── WORKING DATA
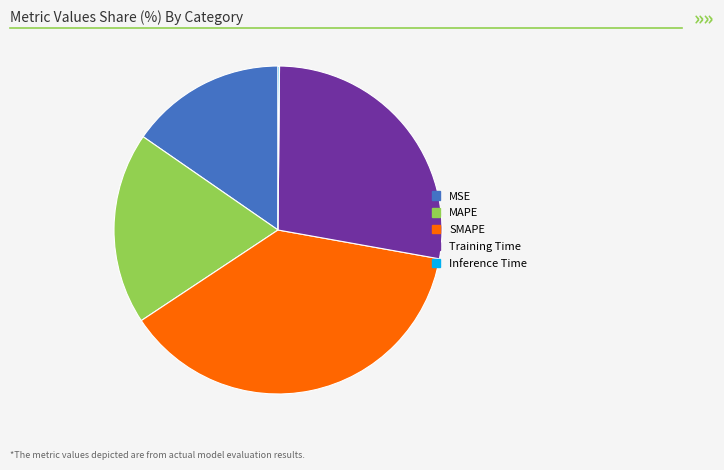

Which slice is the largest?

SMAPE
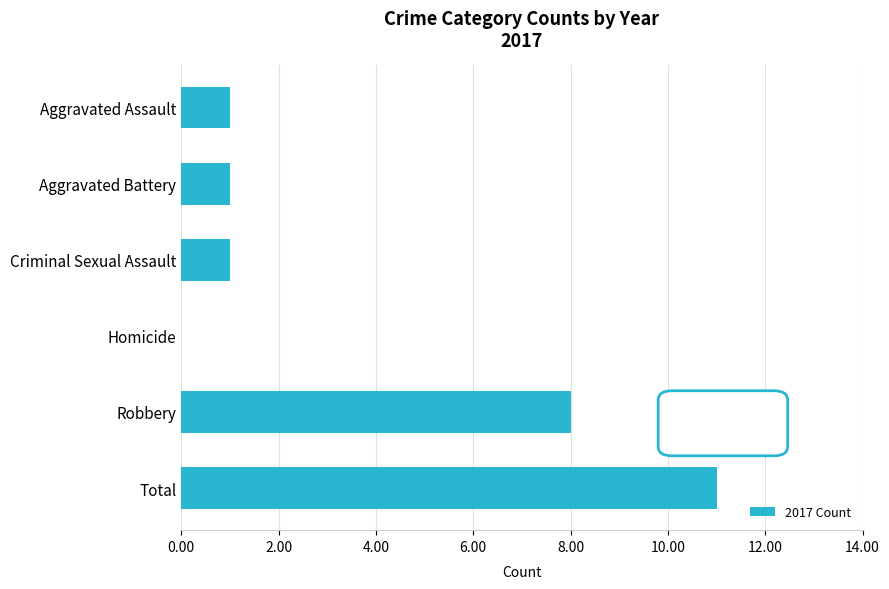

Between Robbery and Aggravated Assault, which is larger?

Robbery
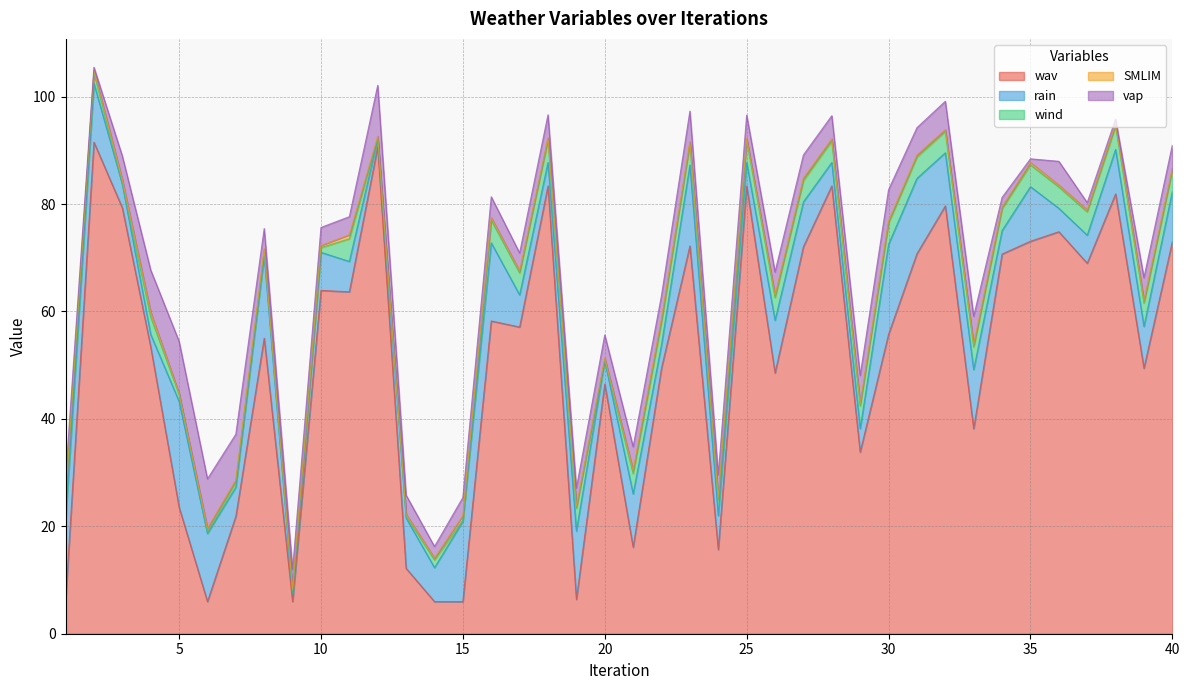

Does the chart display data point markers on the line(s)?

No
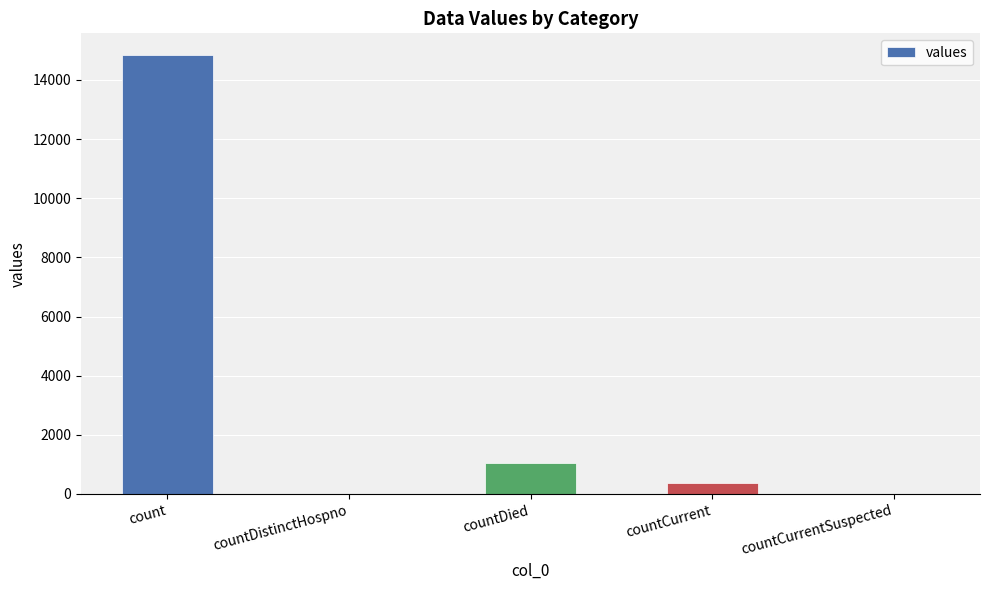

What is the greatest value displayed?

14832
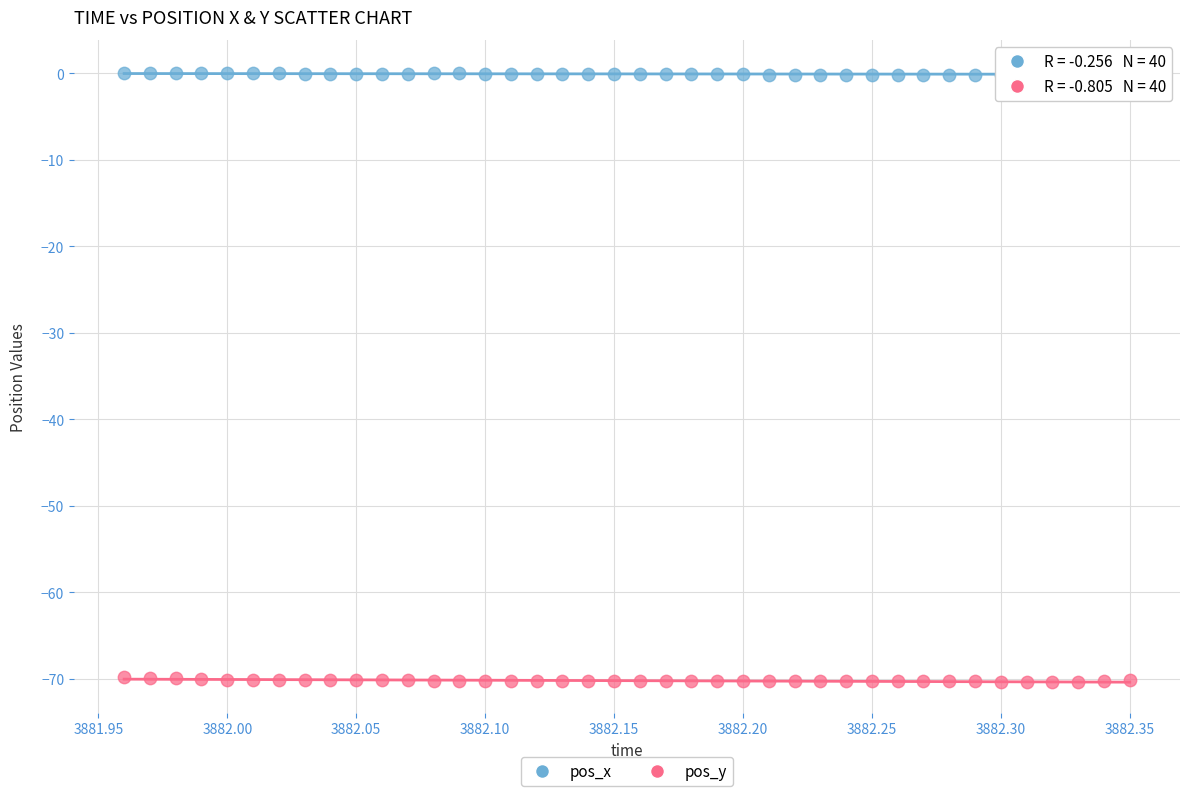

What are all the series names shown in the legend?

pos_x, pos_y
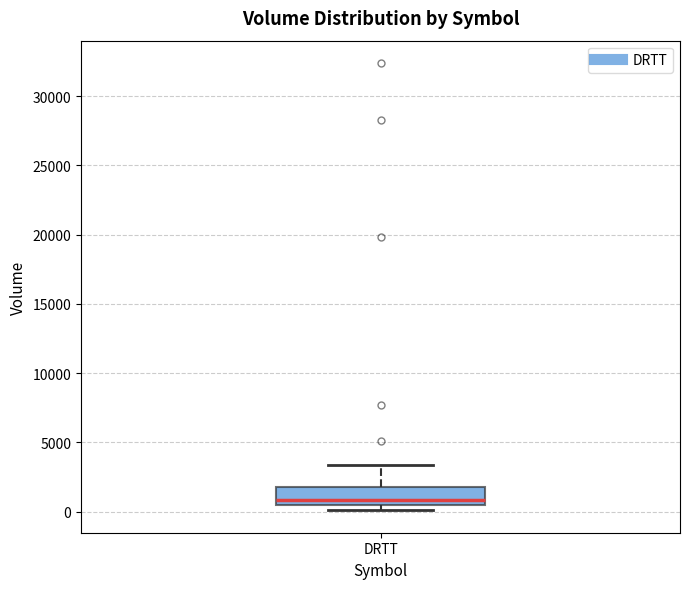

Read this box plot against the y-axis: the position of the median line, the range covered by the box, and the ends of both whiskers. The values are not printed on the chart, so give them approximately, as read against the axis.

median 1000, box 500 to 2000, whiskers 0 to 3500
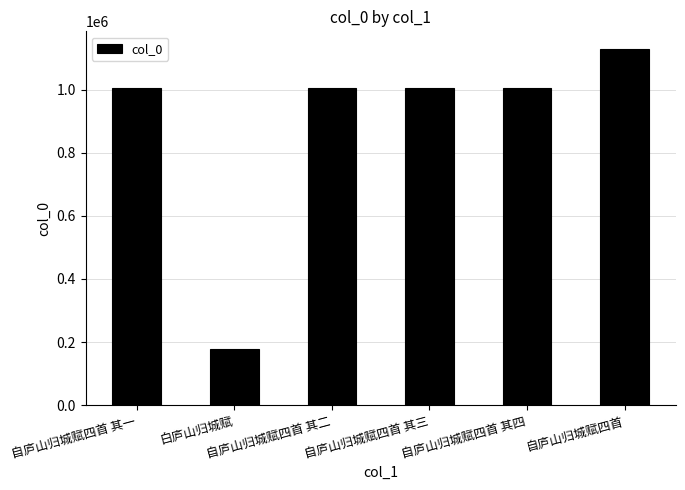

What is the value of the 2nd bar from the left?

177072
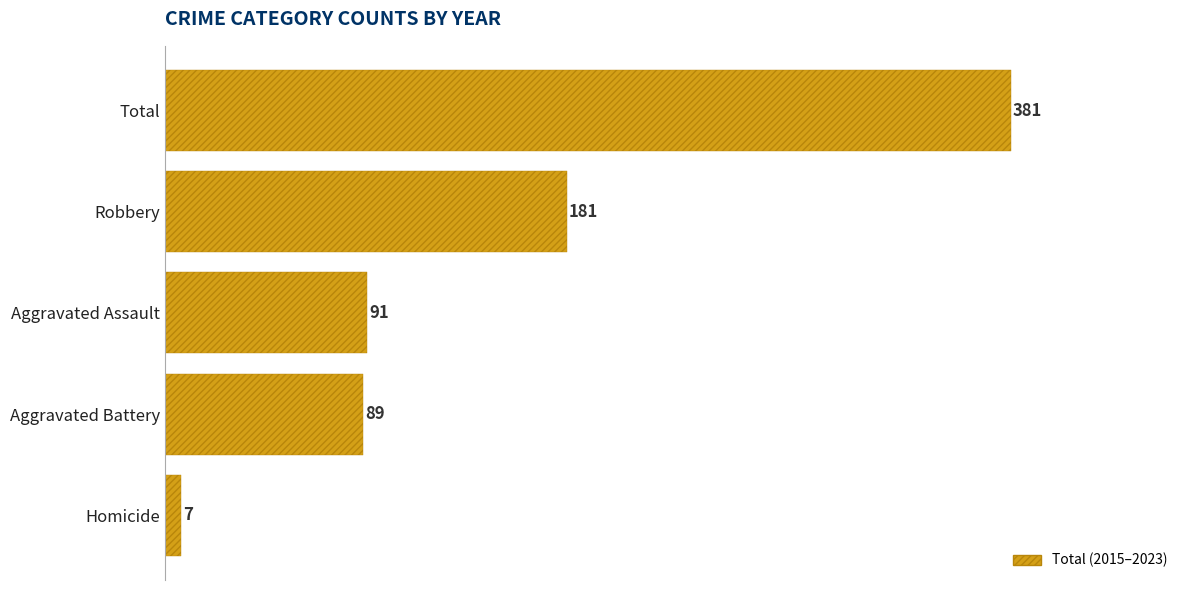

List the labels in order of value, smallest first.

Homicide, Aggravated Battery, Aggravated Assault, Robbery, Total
────
WHAT IS REQUIRED
Copy every line of the entries above word for word, leaving out the pictures.

ANSWER TO THIS EXERCISE
Which slice is the largest?

SMAPE

Between Robbery and Aggravated Assault, which is larger?

Robbery

Does the chart display data point markers on the line(s)?

No

What is the greatest value displayed?

14832

What are all the series names shown in the legend?

pos_x, pos_y

Read this box plot against the y-axis: the position of the median line, the range covered by the box, and the ends of both whiskers. The values are not printed on the chart, so give them approximately, as read against the axis.

median 1000, box 500 to 2000, whiskers 0 to 3500

What is the value of the 2nd bar from the left?

177072

List the labels in order of value, smallest first.

Homicide, Aggravated Battery, Aggravated Assault, Robbery, Total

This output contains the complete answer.